Kizugawa is a quiet suburb located in the southern tip of Kyoto. Far from the centers of Osaka and Kyoto, Kizugawa isn’t a major transportation hub or sightseeing spot. It’s just another provincial town with an all-too-familiar tranquil landscape.
Located here is Ristorante Nakamoto. Ever since opening in 2011, the restaurant has drawn in a range of customers, from famous chefs to picky epicureans, all the way to this quiet town.
Chef Akihiro Nakamoto was in charge of making pasta for four years at the Michelin three-star restaurant Enoteca Pinchiorri in Florence. His unique and contemporary take on Italian cuisine has been a big hit with customers.
We had the opportunity to film Chef Nakamoto making two dishesー Agnolotti in Brodo and Panino.
Panino is like a generic term for sandwiches.
I’m going to be wrapping ham, salami, herbs, and pickles in a crisp bread.
This is the flour I’ll be using to make the sandwich bread.
Q:You make everything from scratch.
Exactly.
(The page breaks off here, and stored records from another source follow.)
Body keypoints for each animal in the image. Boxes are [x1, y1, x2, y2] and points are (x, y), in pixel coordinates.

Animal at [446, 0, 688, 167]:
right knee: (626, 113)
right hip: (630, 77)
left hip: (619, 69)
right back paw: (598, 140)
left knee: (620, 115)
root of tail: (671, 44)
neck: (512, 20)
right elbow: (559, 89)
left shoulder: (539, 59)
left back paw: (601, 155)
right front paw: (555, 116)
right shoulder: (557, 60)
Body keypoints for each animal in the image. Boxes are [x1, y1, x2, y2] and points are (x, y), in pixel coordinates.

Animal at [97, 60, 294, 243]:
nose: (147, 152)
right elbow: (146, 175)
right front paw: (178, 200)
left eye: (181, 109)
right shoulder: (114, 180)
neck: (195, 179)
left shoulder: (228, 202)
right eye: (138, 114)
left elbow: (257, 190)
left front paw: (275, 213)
There’s a lot of effort involved, but I can make it the size and thickness I want.
Unlike pasta, this doesn’t need any hot water, so I’m going to be making it like a vacuum so that there’s no air in the dough.
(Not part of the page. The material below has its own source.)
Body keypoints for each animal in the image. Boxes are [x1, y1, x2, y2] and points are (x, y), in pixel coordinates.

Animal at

I’ll first mix the egg yolk and flour.
I use an egg called “Yoshida Egg” and I have it especially made for pasta.
When I’m kneading it, the stretch it produces is really different. It’s great.
For flour, I use the coarsely-textured semolina flour.
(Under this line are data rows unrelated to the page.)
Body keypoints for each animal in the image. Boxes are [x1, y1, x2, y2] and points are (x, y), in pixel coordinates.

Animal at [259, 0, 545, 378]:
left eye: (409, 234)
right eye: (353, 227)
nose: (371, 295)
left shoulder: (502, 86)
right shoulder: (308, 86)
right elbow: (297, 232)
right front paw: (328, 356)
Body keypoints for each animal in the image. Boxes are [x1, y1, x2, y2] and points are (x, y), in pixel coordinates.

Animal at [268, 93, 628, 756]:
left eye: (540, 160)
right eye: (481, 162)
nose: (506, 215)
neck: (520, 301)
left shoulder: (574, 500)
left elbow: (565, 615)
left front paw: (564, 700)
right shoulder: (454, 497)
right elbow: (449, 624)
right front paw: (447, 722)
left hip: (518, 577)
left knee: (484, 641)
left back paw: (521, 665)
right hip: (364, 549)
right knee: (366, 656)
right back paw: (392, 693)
I have it ground in Japan. It comes out really fine and it’s great for making pasta.
Rather than mixing the dough with my fingertips, I’m actually rubbing them together.
I let air in but ensure not to activate the gluten too much.
If you knead it until its smooth, I think it puts stress on the dough. I try not to put in too much strength when I knead it and also let the dough rest for a couple of days to take off the stress.